JOHANNESBURG - Sekretaris Jenderal PBB, Antonio Guterres, pada Senin (21/10), menyatakan perubahan iklim, konflik, dan kemiskinan yang terus berlanjut di Afrika membutuhkan tindakan dan aksi tegas.

"Afrika adalah benua penuh harapan. Namun, benua ini menghadapi tantangan yang berakar dalam pada sejarah dan diperparah oleh perubahan iklim, konflik, serta kemiskinan yang terus berlanjut," ujar Guterres dalam peresmian Africa Hall yang telah direnovasi di Ibu Kota Ethiopia, Addis Ababa.

Seperti dikutip dari Antara, Guterres menekankan perempuan Afrika sering kali "menanggung beban terberat dari kesulitan ini" dan menegaskan bahwa masalah-masalah ini memerlukan tindakan tegas dan solidaritas yang diperbarui.

Sekjen PBB itu juga menyatakan lembaga-lembaga global didirikan pada masa ketika sebagian besar wilayah Afrika masih di bawah penjajahan, dan banyak dari lembaga-lembaga ini masih terjebak dalam masa itu, tidak mampu merespons aspirasi dan hak-hak rakyat Afrika.

"Afrika masih belum memiliki kursi permanen di Dewan Keamanan. Semoga ini segera diperbaiki," ujarnya, mengkritik bahwa lembaga keuangan internasional sering kali tidak dapat memberikan tanggapan yang dibutuhkan negara-negara Afrika, baik itu perlindungan dari lilitan utang atau dari bencana iklim yang bukan mereka sebabkan.

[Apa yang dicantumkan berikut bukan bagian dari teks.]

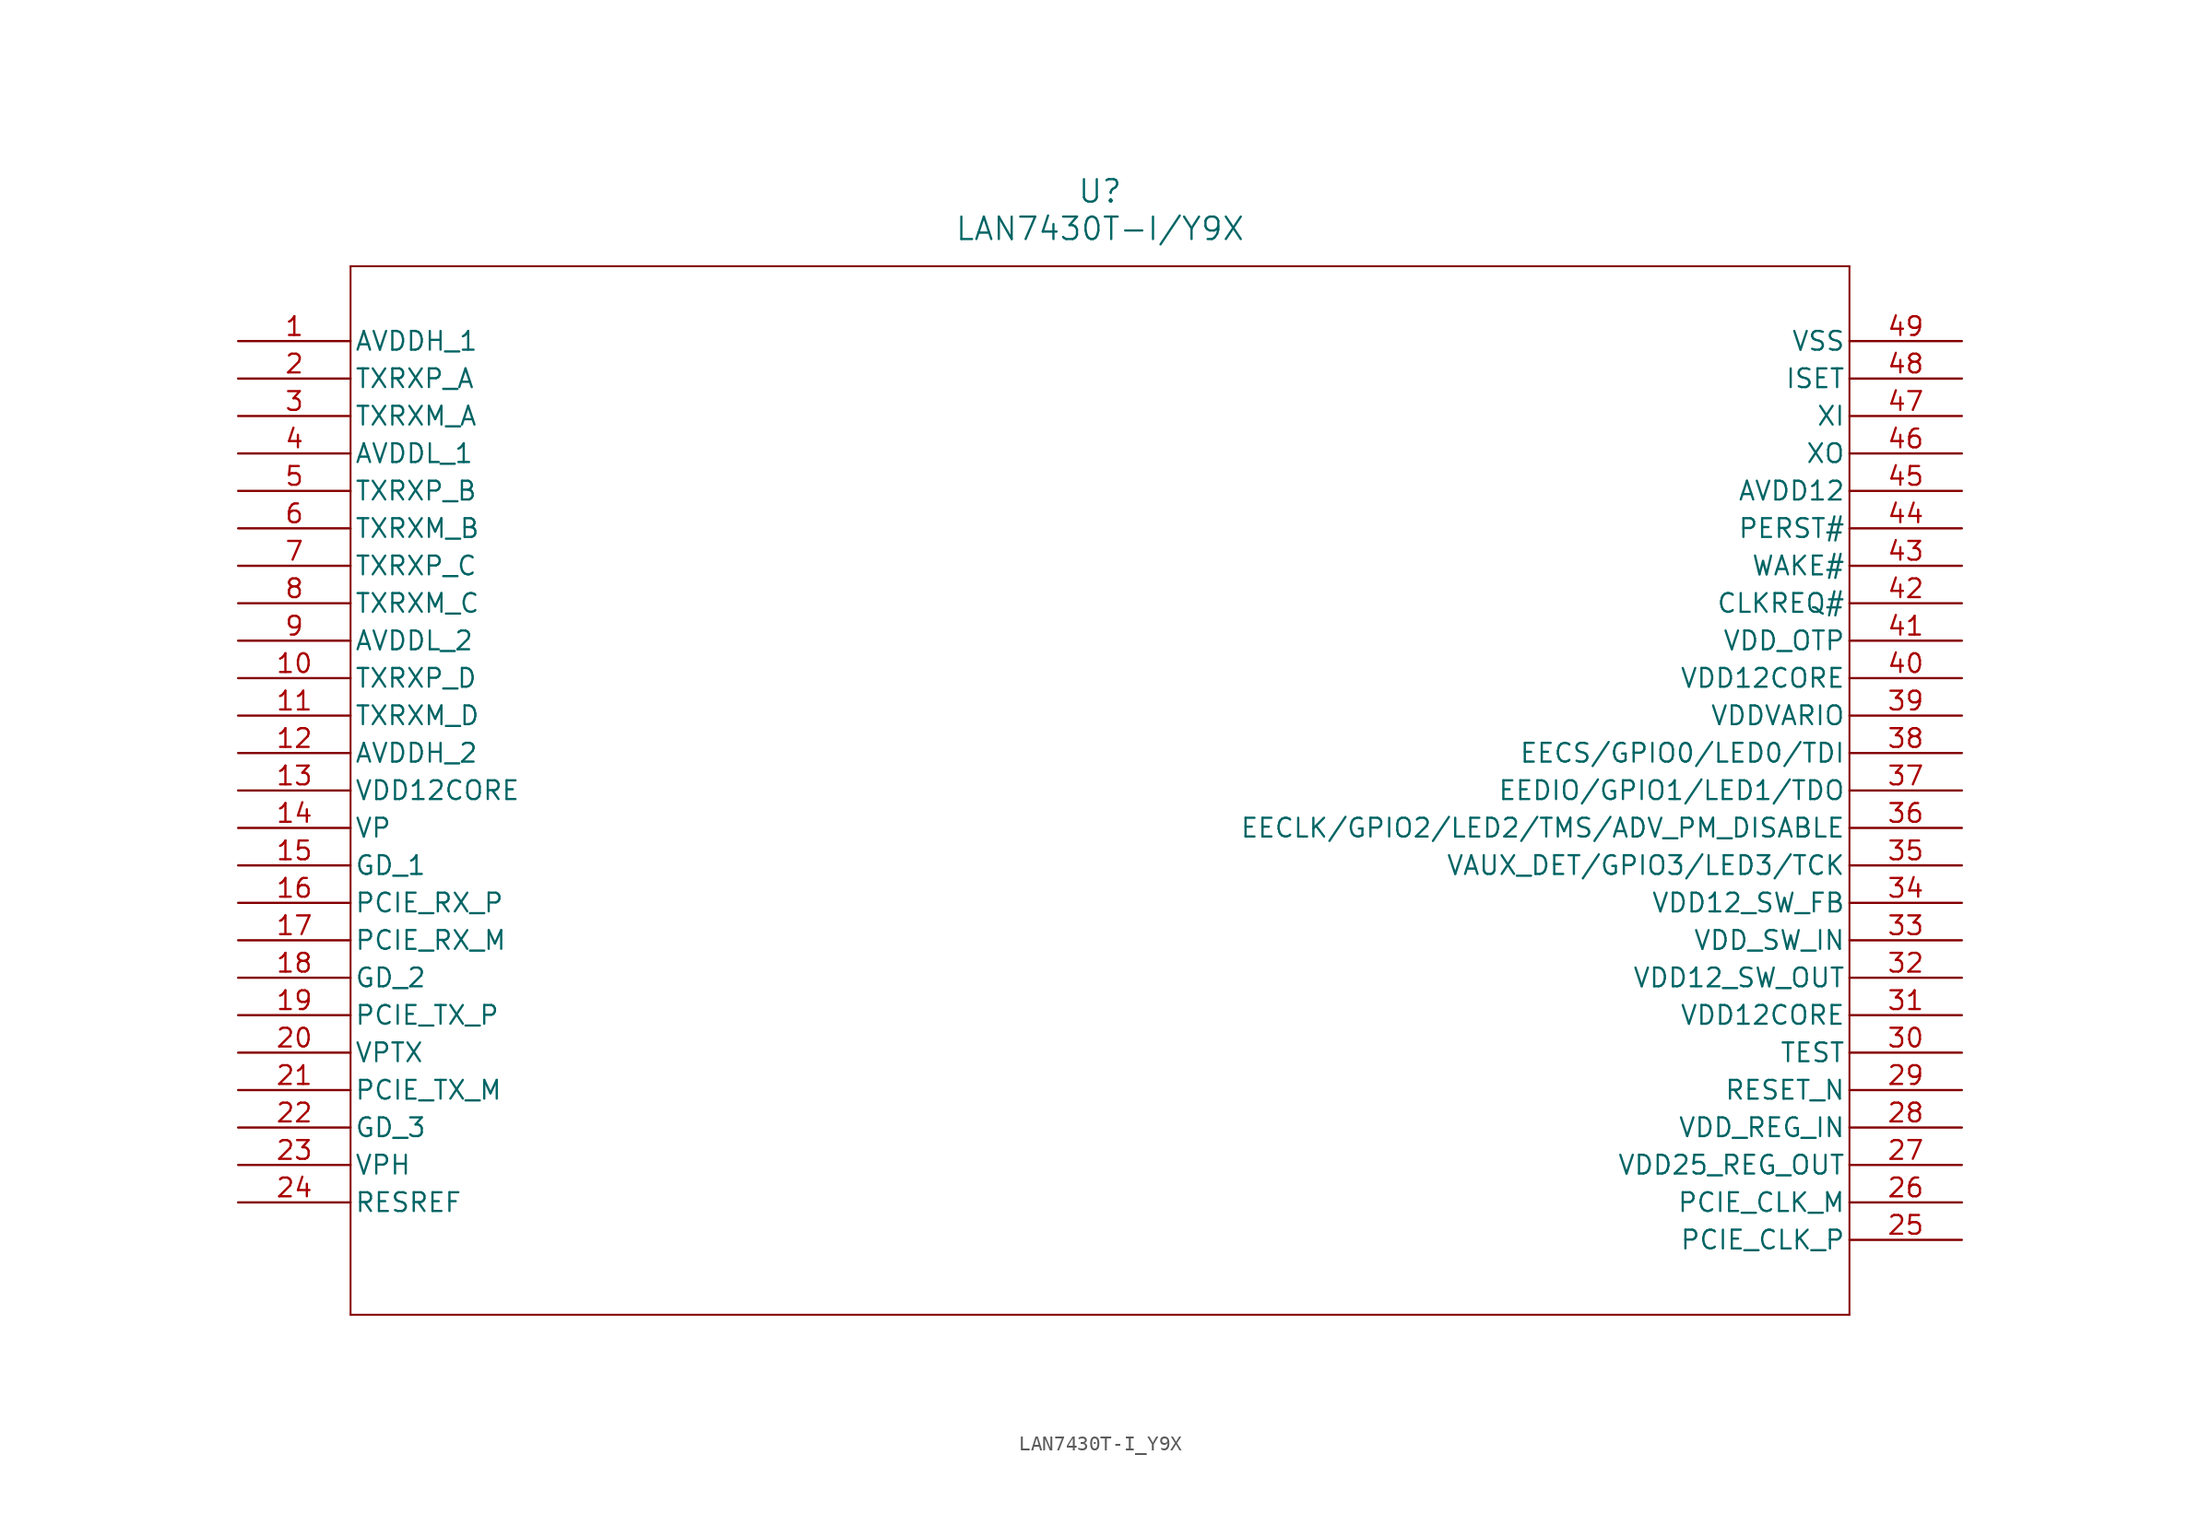
<source format=kicad_sym>
(kicad_symbol_lib
  (version 20211014)
  (generator kicad_symbol_editor)
  (symbol "LAN7430T-I_Y9X"
    (pin_names
      (offset 0.254))
    (property "Reference" "U"
      (at 58.42 10.16 0)
      (effects (font (size 1.524 1.524))))
    (property "Value" "LAN7430T-I/Y9X"
      (at 58.42 7.62 0)
      (effects (font (size 1.524 1.524))))
    (symbol "LAN7430T-I_Y9X_0_1"
      (polyline (pts (xy 7.62 5.08) (xy 7.62 -66.04)) (stroke (width 0.127) (type default) (color 0 0 0 0)) (fill (type none)))
      (polyline (pts (xy 7.62 -66.04) (xy 109.22 -66.04)) (stroke (width 0.127) (type default) (color 0 0 0 0)) (fill (type none)))
      (polyline (pts (xy 109.22 -66.04) (xy 109.22 5.08)) (stroke (width 0.127) (type default) (color 0 0 0 0)) (fill (type none)))
      (polyline (pts (xy 109.22 5.08) (xy 7.62 5.08)) (stroke (width 0.127) (type default) (color 0 0 0 0)) (fill (type none)))
      (pin power_in line (at 0 0 0) (length 7.62) (name "AVDDH_1" (effects (font (size 1.27 1.27)))) (number "1" (effects (font (size 1.27 1.27)))))
      (pin unspecified line (at 0 -2.54 0) (length 7.62) (name "TXRXP_A" (effects (font (size 1.27 1.27)))) (number "2" (effects (font (size 1.27 1.27)))))
      (pin unspecified line (at 0 -5.08 0) (length 7.62) (name "TXRXM_A" (effects (font (size 1.27 1.27)))) (number "3" (effects (font (size 1.27 1.27)))))
      (pin power_in line (at 0 -7.62 0) (length 7.62) (name "AVDDL_1" (effects (font (size 1.27 1.27)))) (number "4" (effects (font (size 1.27 1.27)))))
      (pin unspecified line (at 0 -10.16 0) (length 7.62) (name "TXRXP_B" (effects (font (size 1.27 1.27)))) (number "5" (effects (font (size 1.27 1.27)))))
      (pin unspecified line (at 0 -12.7 0) (length 7.62) (name "TXRXM_B" (effects (font (size 1.27 1.27)))) (number "6" (effects (font (size 1.27 1.27)))))
      (pin unspecified line (at 0 -15.24 0) (length 7.62) (name "TXRXP_C" (effects (font (size 1.27 1.27)))) (number "7" (effects (font (size 1.27 1.27)))))
      (pin unspecified line (at 0 -17.78 0) (length 7.62) (name "TXRXM_C" (effects (font (size 1.27 1.27)))) (number "8" (effects (font (size 1.27 1.27)))))
      (pin power_in line (at 0 -20.32 0) (length 7.62) (name "AVDDL_2" (effects (font (size 1.27 1.27)))) (number "9" (effects (font (size 1.27 1.27)))))
      (pin unspecified line (at 0 -22.86 0) (length 7.62) (name "TXRXP_D" (effects (font (size 1.27 1.27)))) (number "10" (effects (font (size 1.27 1.27)))))
      (pin unspecified line (at 0 -25.4 0) (length 7.62) (name "TXRXM_D" (effects (font (size 1.27 1.27)))) (number "11" (effects (font (size 1.27 1.27)))))
      (pin power_in line (at 0 -27.94 0) (length 7.62) (name "AVDDH_2" (effects (font (size 1.27 1.27)))) (number "12" (effects (font (size 1.27 1.27)))))
      (pin power_in line (at 0 -30.48 0) (length 7.62) (name "VDD12CORE" (effects (font (size 1.27 1.27)))) (number "13" (effects (font (size 1.27 1.27)))))
      (pin power_in line (at 0 -33.02 0) (length 7.62) (name "VP" (effects (font (size 1.27 1.27)))) (number "14" (effects (font (size 1.27 1.27)))))
      (pin bidirectional line (at 0 -35.56 0) (length 7.62) (name "GD_1" (effects (font (size 1.27 1.27)))) (number "15" (effects (font (size 1.27 1.27)))))
      (pin unspecified line (at 0 -38.1 0) (length 7.62) (name "PCIE_RX_P" (effects (font (size 1.27 1.27)))) (number "16" (effects (font (size 1.27 1.27)))))
      (pin unspecified line (at 0 -40.64 0) (length 7.62) (name "PCIE_RX_M" (effects (font (size 1.27 1.27)))) (number "17" (effects (font (size 1.27 1.27)))))
      (pin bidirectional line (at 0 -43.18 0) (length 7.62) (name "GD_2" (effects (font (size 1.27 1.27)))) (number "18" (effects (font (size 1.27 1.27)))))
      (pin unspecified line (at 0 -45.72 0) (length 7.62) (name "PCIE_TX_P" (effects (font (size 1.27 1.27)))) (number "19" (effects (font (size 1.27 1.27)))))
      (pin power_in line (at 0 -48.26 0) (length 7.62) (name "VPTX" (effects (font (size 1.27 1.27)))) (number "20" (effects (font (size 1.27 1.27)))))
      (pin unspecified line (at 0 -50.8 0) (length 7.62) (name "PCIE_TX_M" (effects (font (size 1.27 1.27)))) (number "21" (effects (font (size 1.27 1.27)))))
      (pin bidirectional line (at 0 -53.34 0) (length 7.62) (name "GD_3" (effects (font (size 1.27 1.27)))) (number "22" (effects (font (size 1.27 1.27)))))
      (pin power_in line (at 0 -55.88 0) (length 7.62) (name "VPH" (effects (font (size 1.27 1.27)))) (number "23" (effects (font (size 1.27 1.27)))))
      (pin unspecified line (at 0 -58.42 0) (length 7.62) (name "RESREF" (effects (font (size 1.27 1.27)))) (number "24" (effects (font (size 1.27 1.27)))))
      (pin unspecified line (at 116.84 -60.96 180) (length 7.62) (name "PCIE_CLK_P" (effects (font (size 1.27 1.27)))) (number "25" (effects (font (size 1.27 1.27)))))
      (pin unspecified line (at 116.84 -58.42 180) (length 7.62) (name "PCIE_CLK_M" (effects (font (size 1.27 1.27)))) (number "26" (effects (font (size 1.27 1.27)))))
      (pin output line (at 116.84 -55.88 180) (length 7.62) (name "VDD25_REG_OUT" (effects (font (size 1.27 1.27)))) (number "27" (effects (font (size 1.27 1.27)))))
      (pin power_in line (at 116.84 -53.34 180) (length 7.62) (name "VDD_REG_IN" (effects (font (size 1.27 1.27)))) (number "28" (effects (font (size 1.27 1.27)))))
      (pin input line (at 116.84 -50.8 180) (length 7.62) (name "RESET_N" (effects (font (size 1.27 1.27)))) (number "29" (effects (font (size 1.27 1.27)))))
      (pin input line (at 116.84 -48.26 180) (length 7.62) (name "TEST" (effects (font (size 1.27 1.27)))) (number "30" (effects (font (size 1.27 1.27)))))
      (pin power_in line (at 116.84 -45.72 180) (length 7.62) (name "VDD12CORE" (effects (font (size 1.27 1.27)))) (number "31" (effects (font (size 1.27 1.27)))))
      (pin output line (at 116.84 -43.18 180) (length 7.62) (name "VDD12_SW_OUT" (effects (font (size 1.27 1.27)))) (number "32" (effects (font (size 1.27 1.27)))))
      (pin power_in line (at 116.84 -40.64 180) (length 7.62) (name "VDD_SW_IN" (effects (font (size 1.27 1.27)))) (number "33" (effects (font (size 1.27 1.27)))))
      (pin power_in line (at 116.84 -38.1 180) (length 7.62) (name "VDD12_SW_FB" (effects (font (size 1.27 1.27)))) (number "34" (effects (font (size 1.27 1.27)))))
      (pin bidirectional line (at 116.84 -35.56 180) (length 7.62) (name "VAUX_DET/GPIO3/LED3/TCK" (effects (font (size 1.27 1.27)))) (number "35" (effects (font (size 1.27 1.27)))))
      (pin bidirectional line (at 116.84 -33.02 180) (length 7.62) (name "EECLK/GPIO2/LED2/TMS/ADV_PM_DISABLE" (effects (font (size 1.27 1.27)))) (number "36" (effects (font (size 1.27 1.27)))))
      (pin bidirectional line (at 116.84 -30.48 180) (length 7.62) (name "EEDIO/GPIO1/LED1/TDO" (effects (font (size 1.27 1.27)))) (number "37" (effects (font (size 1.27 1.27)))))
      (pin bidirectional line (at 116.84 -27.94 180) (length 7.62) (name "EECS/GPIO0/LED0/TDI" (effects (font (size 1.27 1.27)))) (number "38" (effects (font (size 1.27 1.27)))))
      (pin power_in line (at 116.84 -25.4 180) (length 7.62) (name "VDDVARIO" (effects (font (size 1.27 1.27)))) (number "39" (effects (font (size 1.27 1.27)))))
      (pin power_in line (at 116.84 -22.86 180) (length 7.62) (name "VDD12CORE" (effects (font (size 1.27 1.27)))) (number "40" (effects (font (size 1.27 1.27)))))
      (pin power_in line (at 116.84 -20.32 180) (length 7.62) (name "VDD_OTP" (effects (font (size 1.27 1.27)))) (number "41" (effects (font (size 1.27 1.27)))))
      (pin bidirectional line (at 116.84 -17.78 180) (length 7.62) (name "CLKREQ#" (effects (font (size 1.27 1.27)))) (number "42" (effects (font (size 1.27 1.27)))))
      (pin bidirectional line (at 116.84 -15.24 180) (length 7.62) (name "WAKE#" (effects (font (size 1.27 1.27)))) (number "43" (effects (font (size 1.27 1.27)))))
      (pin input line (at 116.84 -12.7 180) (length 7.62) (name "PERST#" (effects (font (size 1.27 1.27)))) (number "44" (effects (font (size 1.27 1.27)))))
      (pin power_in line (at 116.84 -10.16 180) (length 7.62) (name "AVDD12" (effects (font (size 1.27 1.27)))) (number "45" (effects (font (size 1.27 1.27)))))
      (pin output line (at 116.84 -7.62 180) (length 7.62) (name "XO" (effects (font (size 1.27 1.27)))) (number "46" (effects (font (size 1.27 1.27)))))
      (pin input line (at 116.84 -5.08 180) (length 7.62) (name "XI" (effects (font (size 1.27 1.27)))) (number "47" (effects (font (size 1.27 1.27)))))
      (pin unspecified line (at 116.84 -2.54 180) (length 7.62) (name "ISET" (effects (font (size 1.27 1.27)))) (number "48" (effects (font (size 1.27 1.27)))))
      (pin power_out line (at 116.84 0 180) (length 7.62) (name "VSS" (effects (font (size 1.27 1.27)))) (number "49" (effects (font (size 1.27 1.27))))))))
</source>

"Kita hanya bisa maju jika kita juga memperbarui dan memodernisasi lembaga global, dengan menjadikannya lebih efektif, adil, dan inklusif," tambahnya.

Perlu Reformasi

Guterres juga menekankan pentingnya Pakta untuk Masa Depan yang baru saja diadopsi, Kompak Digital Global, dan Deklarasi untuk Generasi Masa Depan, yang mengakui perlunya reformasi Dewan Keamanan agar menjadi lebih representatif, transparan, efisien, demokratis, dan bertanggung jawab.

Pakta tersebut, tambah Guterres, menyerukan reformasi besar-besaran pada arsitektur keuangan internasional, termasuk peningkatan besar dalam pembiayaan pembangunan dan iklim yang terjangkau.

"Kita harus bergerak maju bersama dalam melaksanakan kesepakatan bersejarah ini tanpa penundaan," tegas Guterres, sambil menekankan bahwa kaum muda harus dilibatkan di setiap langkah tanpa penundaan.

Sementara itu, sebuah tim ilmuwan internasional yang mempelajari hubungan antara perubahan iklim dan cuaca ekstrem,pada hari Rabu (23/10), mengatakan hujan deras yang memicu banjir parah di Kamerun, Chad, Niger, Nigeria, dan Sudan dalam beberapa bulan terakhir, akan diperburuk oleh perubahan iklim yang disebabkan manusia.

Dikutip dari The Straits Times, menurut World Weather Attribution (WWA), pemanasan global membuat hujan musiman tahun ini sekitar 5-20 persen lebih deras di cekungan Niger dan Danau Chad.Curah hujan lebat seperti itu dapat terjadi setiap tahun jika pemanasan terus berlanjut.

"Curah hujan musim panas yang lebat telah menjadi hal biasa di Sudan, Nigeria, Niger, Kamerun, dan Chad," kata Izidine Pinto, Peneliti di Institut Meteorologi Kerajaan Belanda, dalam pernyataan WWA.

Banjir tahun ini menewaskan sekitar 1.500 orang dan menyebabkan lebih dari satu juta orang mengungsi di Afrika Barat dan Tengah, menurut Kantor Koordinasi Urusan Kemanusiaan PBB atau Office for the Coordination of Humanitarian Affairs (OCHA), curah hujan juga membanjiri bendungan di Nigeria dan Sudan.

Jika pemanasan global mencapai 2 derajat Celsius (3,6 derajat Fahrenheit), yang dapat terjadi paling cepat pada tahun 2050-an, hujan lebat seperti itu diperkirakan akan terjadi hampir setiap tahun di wilayah yang terkena dampak, yang menyerukan lebih banyak investasi dalam sistem peringatan dini dan peningkatan bendungan.

"Afrika telah menyumbang sedikit emisi karbon secara global, tetapi paling terdampak oleh cuaca ekstrem," kata Joyce Kimutai, peneliti di Pusat Kebijakan Lingkungan di Imperial College di London.

Ia mengatakan tanggung jawab berada pada perundingan iklim COP29 tahun ini pada bulan November untuk memastikan negara-negara kaya memberikan "dana yang berarti" untuk membantu.